Zur Zeit bewirbt Lyft erneut eine Volksabstimmung in Kalifornien: Die Initiative fordert eine Sonderabgabe von 1,75% auf Jahreseinkommen von über zwei Millionen Dollar. (Der kalifornische Spitzensteuersatz liegt derzeit bei 13,3 Prozent, zusätzlich zum Bundessteuersatz von 37 Prozent, Anmerkung.) Das Geld aus der auf maximal 20 Jahre beschränkten Abgabe soll zu 45 Prozent in Subventionen für den Kauf von Elektrofahrzeugen, zu 35 Prozent in die Installation von Ladestationen und zu 20 Prozent in die Bekämpfung von Waldbränden fließen. Gesundheits- und Umweltschützer, einige Gewerkschaften sowie die Partei der Demokraten unterstützen das Vorhaben, zumal Waldbrände und Verkehr die größten Treibhausgasquellen Kaliforniens sind.

Allerdings treten nicht nur Republikaner, sondern auch die Lehrergewerkschaft und Gouverneur Gavin Newsom von den Demokraten, gegen die neue Abgabe auf.
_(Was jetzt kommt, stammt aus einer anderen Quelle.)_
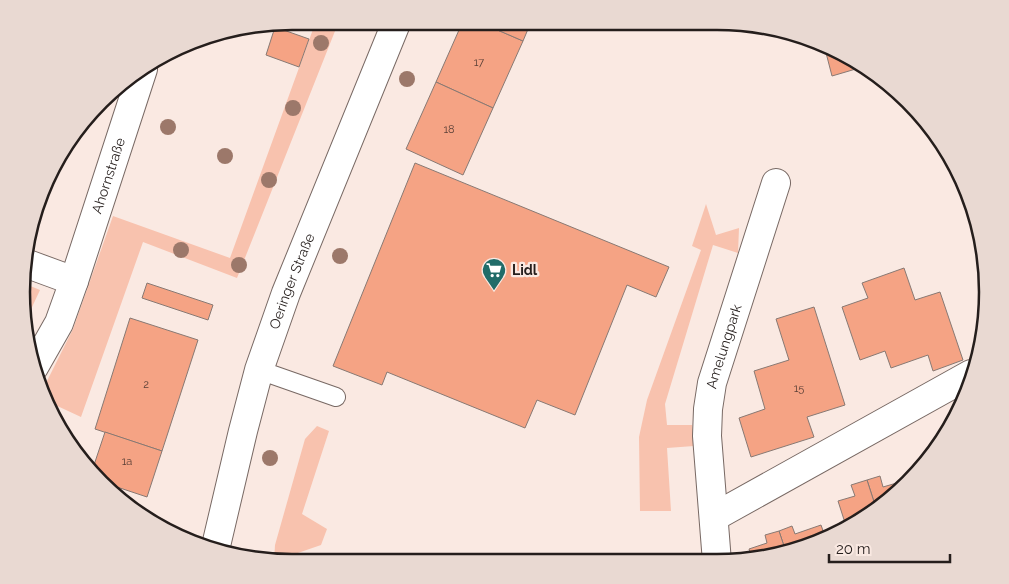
<svg xmlns="http://www.w3.org/2000/svg" width="1009" height="584" font-family="Raleway,sans-serif">
<rect width="100%" height="100%" fill="#fae9e2"/>
<!-- green -->
<g fill="#f8c2ae">
<path d="M316 21H339L237 278 143 242 81 417 53 404 42 391 73 329 113 216 230 258Z"/>
<path d="M706 204 716 235 739 228 738 253 713 245 665 404 667 425H692L694 446 667 448 671 511H640L639 437 647 400 701 250 692 246Z"/>
<path d="M23 283 40 290 26 320 21 292Z"/>
<path d="M317 426 329 431 302 514 327 529 321 545 292 555 293 562H274L275 545 305 439Z"/>
</g>
<!-- building -->
<g fill="#f5a384" stroke="#887973">
<path d="M463 21 479 22 523 41 493 108 436 82Z"/>
<path d="M479 22H531L523 41Z"/>
<path d="M275 27 309 39 299 67 266 55Z"/>
<path d="M824 45 866 66 832 76Z"/>
<path d="M436 82 493 108 463 175 406 149Z"/>
<path d="M415 163 669 267 656 297 627 285 575 415 537 400 525 428 387 372 382 385 333 366Z"/>
<path d="M904 268 915 300 940 292 963 360 933 371 928 355 891 368 885 351 860 360 842 307 868 298 862 283Z"/>
<path d="M147 283 213 305 208 320 142 298Z"/>
<path d="M814 307 845 405 807 417 814 437 751 457 739 418 765 409 754 371 789 360 776 319Z"/>
<path d="M130 318 198 340 162 451 95 429Z"/>
<path d="M105 432 162 451 147 497 105 483 92 471Z"/>
<path d="M880 476 883 487 907 480 908 484 876 508 867 480Z"/>
<path d="M867 480 876 508 847 529 838 501 855 496 851 485Z"/>
<path d="M821 525 826 539 804 548 786 552 779 531 792 526 795 534Z"/>
<path d="M779 531 786 552 752 559 749 549 767 543 765 535Z"/>
</g>
<g fill="none" stroke-linecap="round" stroke-linejoin="round">
<!-- lane casing -->
<g stroke="#786964" stroke-width="20">
<path id="lane" d="M259 370 336 397"/>
</g>
<!-- street casing -->
<g stroke="#786964" stroke-width="30">
<g id="street">
<path d="M25 263 74 281"/>
<path id="s1" d="M34 367 59 323 74 281 143 69"/>
<path d="M714 517 971 374"/>
<path id="s2" d="M717 562 707 436 708 409 712 383 776 183"/>
</g>
</g>
<!-- secondary casing -->
<g stroke="#786964" stroke-width="30">
<g id="secondary">
<path id="s3" d="M215 550 243 431 259 370 286 293 397 21"/>
</g>
</g>
<!-- lane -->
<use href="#lane" stroke="#fff" stroke-width="18"/>
<!-- street -->
<use href="#street" stroke="#fff" stroke-width="28"/>
<!-- secondary -->
<use href="#secondary" stroke="#fff" stroke-width="28"/>
</g>
<!-- trees -->
<g fill="#9c786a">
<circle cx="321" cy="43" r="8"/>
<circle cx="407" cy="79" r="8"/>
<circle cx="293" cy="108" r="8"/>
<circle cx="168" cy="127" r="8"/>
<circle cx="225" cy="156" r="8"/>
<circle cx="269" cy="180" r="8"/>
<circle cx="181" cy="250" r="8"/>
<circle cx="340" cy="256" r="8"/>
<circle cx="239" cy="265" r="8"/>
<circle cx="270" cy="458" r="8"/>
</g>
<!-- icons -->
<defs>
<g id="supermarket-pin" transform="scale(1.25)"><path d="M0 17L-7.5 6A9.5 9.5 0 1 1 7.5 6Z" fill="#216c69" stroke="#fae9e2"/><path d="M-6-5.5h2.5l.6 2H6L4.5 2H-2.5L-4.4-4H-6ZM-1.5 3.2a1.3 1.3 0 1 0 .1 0ZM3 3.2a1.3 1.3 0 1 0 .1 0Z" fill="#fff"/></g>
</defs>
<g fill-rule="evenodd">
<use href="#supermarket-pin" x="494" y="270"/>
</g>
<g text-anchor="middle" dominant-baseline="central" stroke-width="4.5" stroke-linejoin="round" paint-order="stroke">
<!-- number labels -->
<g font-size="11" fill="#593f36">
<text x="479" y="62">17</text>
<text x="449" y="129">18</text>
<text x="146" y="384">2</text>
<text x="799" y="388">15</text>
<text x="127" y="461">1a</text>
</g>
<!-- street labels -->
<g font-size="14" fill="#251e1c" stroke="#fae9e2">
<text stroke="none"><textPath href="#s1" startOffset="206">Ahornstraße</textPath></text>
<text stroke="none"><textPath href="#s3" startOffset="280">Oeringer Straße</textPath></text>
<text stroke="none"><textPath href="#s2" startOffset="218">Amelungpark</textPath></text>
</g>
<!-- poi labels -->
<g font-size="14" font-weight="bold" fill="#251e1c" stroke="#fae9e2" text-anchor="start">
<text x="512" y="270">Lidl</text>
</g>
</g>
<!-- crop -->
<path d="M0 0H1009V584H0ZM292 30H717A262 262 0 0 1 979 292V292A262 262 0 0 1 717 554H292A262 262 0 0 1 30 292V292A262 262 0 0 1 292 30Z" fill="#e9d9d2" fill-rule="evenodd"/>
<path fill="none" stroke="#251e1c" stroke-width="2.5" d="M292 30H717A262 262 0 0 1 979 292V292A262 262 0 0 1 717 554H292A262 262 0 0 1 30 292V292A262 262 0 0 1 292 30Z"/>
<!-- scale -->
<path d="M829 554v8h121v-8" fill="none" stroke="#251e1c" stroke-width="2.5"/>
<text x="836" y="554" font-size="15" fill="#251e1c" stroke="#fae9e2" stroke-width="4" paint-order="stroke">20 m</text>
</svg>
Sie verweisen darauf, dass Kalifornien E-Autos bereits subventioniert, und dass Lyft von mehr Ladestationen und mehr privaten E-Autos indirekt profitieren würde. Ab 2030 müssen 90 Prozent der von Lyft und Uber vermittelten Personenbeförderungskilometer ohne lokale Emissionen erfolgen.

Im Gespräch mit dem Wall Street Journal zeigte sich Zimmer überrascht, dass Newsom die Initiative als "zynisch" bezeichnet. Schließlich würde seine Firma keinen Anteil an den Einnahmen aus der Abgabe für Spitzenverdiener erhalten. Uber beteiligt sich nicht an der Kampagne. Am 8. November stimmen die Kalifornier ab, das Ergebnis ist laut Meinungsumfragen offen.